En réponse à la nomination de Mecene, Moïse a destitué [24] trois juges de la Cour suprême (dont Mecene lui-même) et les a remplacés [24] par d'autres désignés par lui-même, une décision qui a ravivé les protestations publiques contre ce que beaucoup ont assimilé [25][en] à un retour à la « dictature ».

Le 14 février, alors que le président Moïse était à Port-de-Paix dans le nord-ouest d'Haïti pour donner le coup d'envoi  [26]du carnaval national, des habitants de la capitale, Port-au-Prince, sont descendus dans la rue pour exiger sa démission.

Selon les manifestants, Moïse agit désormais de façon illégale et anticonstitutionnelle, depuis que son mandat présidentiel a expiré le 7 février :

Voici à quoi ressemblaient les moments les plus animés de la manifestation pro-démocratie qui a eu lieu aujourd'hui dans la capitale d'Haïti. L'immense foule estimée à plus de 100 000 personnes s'est étendue sur de nombreux quartiers. Leurs revendications sont la démission de Moïse Jovenel et l'organisation d'élections libres et équitables par un gouvernement de transition.

Ce n'est pas une petite manifestation, regardez tous ces gens!! Les Haïtiens marchent pour la démocratie et contre la dictature MAINTENANT!

Un soutien extérieur

Tout au long de sa tumultueuse présidence, Moïse a pu compter sur le soutien d'alliés à l'étranger, notamment le Département d'État américain [8], le Core Group [31]et l’Organisation des États américains [32] (OAS).

Les récents événements n'ont pas fait exception. Mis à part le Congrès américain, qui préconise un gouvernement de transition [33], Moïse est globalement soutenu dans sa prolongation de mandat jusqu'en 2022, et ses sympathisants, en particulier aux États-Unis, semblent ne s'opposer à ses abus anti-démocratiques que sur le papier [34].

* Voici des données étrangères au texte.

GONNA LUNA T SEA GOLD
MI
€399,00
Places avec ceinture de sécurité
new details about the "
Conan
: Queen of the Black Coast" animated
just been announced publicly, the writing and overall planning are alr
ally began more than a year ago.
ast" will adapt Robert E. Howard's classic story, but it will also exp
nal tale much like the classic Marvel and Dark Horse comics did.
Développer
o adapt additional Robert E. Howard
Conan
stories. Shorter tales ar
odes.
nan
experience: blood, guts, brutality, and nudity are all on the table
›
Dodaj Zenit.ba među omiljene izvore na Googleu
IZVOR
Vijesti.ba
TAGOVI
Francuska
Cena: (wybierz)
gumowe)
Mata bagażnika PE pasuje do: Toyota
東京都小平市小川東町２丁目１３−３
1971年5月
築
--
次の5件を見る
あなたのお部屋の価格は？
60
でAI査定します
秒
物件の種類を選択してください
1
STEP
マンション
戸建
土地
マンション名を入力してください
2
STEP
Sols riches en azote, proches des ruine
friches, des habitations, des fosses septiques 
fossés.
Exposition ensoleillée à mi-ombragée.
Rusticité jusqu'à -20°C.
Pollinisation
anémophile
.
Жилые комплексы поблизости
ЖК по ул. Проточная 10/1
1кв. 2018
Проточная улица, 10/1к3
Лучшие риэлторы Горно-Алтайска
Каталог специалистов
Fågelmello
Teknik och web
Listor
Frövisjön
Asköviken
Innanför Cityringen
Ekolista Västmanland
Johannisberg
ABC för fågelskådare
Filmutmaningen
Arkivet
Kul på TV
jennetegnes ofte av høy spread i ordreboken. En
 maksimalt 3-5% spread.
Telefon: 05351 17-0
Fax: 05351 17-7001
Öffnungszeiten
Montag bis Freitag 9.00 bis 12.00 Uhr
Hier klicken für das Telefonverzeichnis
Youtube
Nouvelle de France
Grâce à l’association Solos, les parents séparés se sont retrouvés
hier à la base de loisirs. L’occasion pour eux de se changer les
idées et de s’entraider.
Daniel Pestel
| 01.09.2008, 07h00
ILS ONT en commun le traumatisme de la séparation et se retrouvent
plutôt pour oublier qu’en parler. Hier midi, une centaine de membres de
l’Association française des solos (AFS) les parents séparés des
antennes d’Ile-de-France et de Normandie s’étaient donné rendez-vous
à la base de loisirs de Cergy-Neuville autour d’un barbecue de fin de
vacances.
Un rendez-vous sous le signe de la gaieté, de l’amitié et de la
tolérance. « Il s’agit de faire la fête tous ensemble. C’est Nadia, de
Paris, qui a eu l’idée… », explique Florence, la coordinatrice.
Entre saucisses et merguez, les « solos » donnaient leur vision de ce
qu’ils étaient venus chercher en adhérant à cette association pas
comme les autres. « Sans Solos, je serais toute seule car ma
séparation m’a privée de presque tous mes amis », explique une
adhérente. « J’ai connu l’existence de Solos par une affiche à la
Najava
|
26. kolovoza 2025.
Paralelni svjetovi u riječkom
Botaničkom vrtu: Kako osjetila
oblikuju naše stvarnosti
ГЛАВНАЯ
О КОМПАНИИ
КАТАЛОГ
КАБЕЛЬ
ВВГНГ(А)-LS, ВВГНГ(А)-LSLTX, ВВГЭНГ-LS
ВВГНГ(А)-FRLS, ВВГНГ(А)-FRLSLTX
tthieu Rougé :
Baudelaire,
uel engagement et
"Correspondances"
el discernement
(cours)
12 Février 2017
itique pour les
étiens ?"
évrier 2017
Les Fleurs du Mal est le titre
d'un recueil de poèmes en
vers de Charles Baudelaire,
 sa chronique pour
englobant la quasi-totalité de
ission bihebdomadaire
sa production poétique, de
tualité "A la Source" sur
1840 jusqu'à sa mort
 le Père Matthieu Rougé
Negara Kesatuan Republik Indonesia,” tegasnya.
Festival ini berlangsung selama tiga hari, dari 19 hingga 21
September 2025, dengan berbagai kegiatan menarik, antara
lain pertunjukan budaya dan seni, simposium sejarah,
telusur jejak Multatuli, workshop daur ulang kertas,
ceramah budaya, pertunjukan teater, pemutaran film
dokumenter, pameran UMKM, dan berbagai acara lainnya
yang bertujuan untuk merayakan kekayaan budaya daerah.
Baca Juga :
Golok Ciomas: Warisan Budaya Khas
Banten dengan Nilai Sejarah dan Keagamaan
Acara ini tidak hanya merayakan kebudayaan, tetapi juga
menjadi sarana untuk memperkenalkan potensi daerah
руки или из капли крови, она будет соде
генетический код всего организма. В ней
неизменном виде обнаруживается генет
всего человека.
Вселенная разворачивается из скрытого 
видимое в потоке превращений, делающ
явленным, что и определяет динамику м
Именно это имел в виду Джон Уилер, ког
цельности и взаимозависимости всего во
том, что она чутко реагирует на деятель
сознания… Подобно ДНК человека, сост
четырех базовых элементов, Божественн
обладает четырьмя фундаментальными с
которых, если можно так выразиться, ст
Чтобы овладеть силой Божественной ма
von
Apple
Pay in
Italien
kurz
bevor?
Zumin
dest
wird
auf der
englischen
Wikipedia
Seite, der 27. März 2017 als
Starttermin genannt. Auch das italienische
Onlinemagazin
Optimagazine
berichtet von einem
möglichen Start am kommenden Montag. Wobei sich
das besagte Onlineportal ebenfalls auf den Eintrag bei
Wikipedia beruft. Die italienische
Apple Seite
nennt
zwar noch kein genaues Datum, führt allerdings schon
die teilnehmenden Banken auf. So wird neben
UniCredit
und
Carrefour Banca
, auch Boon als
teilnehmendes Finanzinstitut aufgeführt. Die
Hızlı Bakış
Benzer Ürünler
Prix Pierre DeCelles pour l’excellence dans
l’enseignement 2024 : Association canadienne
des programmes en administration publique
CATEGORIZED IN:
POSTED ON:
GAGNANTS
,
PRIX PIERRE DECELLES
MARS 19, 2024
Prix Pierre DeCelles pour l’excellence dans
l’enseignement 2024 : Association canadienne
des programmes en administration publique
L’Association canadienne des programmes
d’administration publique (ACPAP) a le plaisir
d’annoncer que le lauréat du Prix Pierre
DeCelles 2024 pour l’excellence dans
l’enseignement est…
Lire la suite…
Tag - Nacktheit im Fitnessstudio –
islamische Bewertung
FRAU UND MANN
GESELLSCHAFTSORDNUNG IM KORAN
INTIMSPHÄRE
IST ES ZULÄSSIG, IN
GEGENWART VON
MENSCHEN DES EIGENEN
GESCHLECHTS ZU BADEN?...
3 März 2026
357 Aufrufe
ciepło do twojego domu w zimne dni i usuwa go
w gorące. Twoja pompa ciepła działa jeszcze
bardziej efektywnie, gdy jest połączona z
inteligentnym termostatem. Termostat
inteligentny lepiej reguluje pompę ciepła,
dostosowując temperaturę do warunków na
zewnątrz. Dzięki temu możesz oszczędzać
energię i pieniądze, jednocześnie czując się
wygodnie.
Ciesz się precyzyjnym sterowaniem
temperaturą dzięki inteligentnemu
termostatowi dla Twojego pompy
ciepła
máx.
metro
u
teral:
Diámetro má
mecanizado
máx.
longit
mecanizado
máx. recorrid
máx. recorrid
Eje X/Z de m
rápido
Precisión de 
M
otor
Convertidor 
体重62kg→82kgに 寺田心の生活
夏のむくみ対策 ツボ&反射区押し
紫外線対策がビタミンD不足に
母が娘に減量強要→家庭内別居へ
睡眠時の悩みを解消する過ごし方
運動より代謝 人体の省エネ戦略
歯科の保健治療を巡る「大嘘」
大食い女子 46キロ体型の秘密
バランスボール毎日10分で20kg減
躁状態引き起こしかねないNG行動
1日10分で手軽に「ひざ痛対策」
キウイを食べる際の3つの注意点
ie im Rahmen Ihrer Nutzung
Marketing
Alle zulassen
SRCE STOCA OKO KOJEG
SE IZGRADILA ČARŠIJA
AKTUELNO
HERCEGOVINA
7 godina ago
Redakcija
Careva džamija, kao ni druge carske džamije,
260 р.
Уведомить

Certains espéraient que la politique étrangère à l'égard d'Haïti de l'administration Biden serait différente de celle de son prédécesseur  [35]mais jusqu'à présent, cela n'a pas été le cas :

@BINUH_UN @UNHaiti @USEmbassyHaiti @AmbCanHaiti @ambafranceht et tout le Core Group, avez-vous entendu la voix du peuple aujourd'hui ? Ou allez-vous continuer à prétendre que votre marionnette, le dictateur en herbe, fait du bon travail ? Allez-vous continuer à prétendre que les gens sont payés pour manifester ?

Malgré la nomination par l'opposition d'un président par intérim, Jovenel Moïse reste au pouvoir, ignorant les manifestants qui n'ont de cesse d'exiger qu'il abdique son poste. Pour l'instant, rien n'indique clairement que de véritables mesures soient prises pour apaiser cette crise.

Pendant que tous les partis impliqués, y compris la communauté internationale, semblent respectivement convaincus qu'ils détiennent la clef de la stabilité démocratique ou de changements concrets, l'interminable crise politique en Haïti se trouve à nouveau dans une impasse.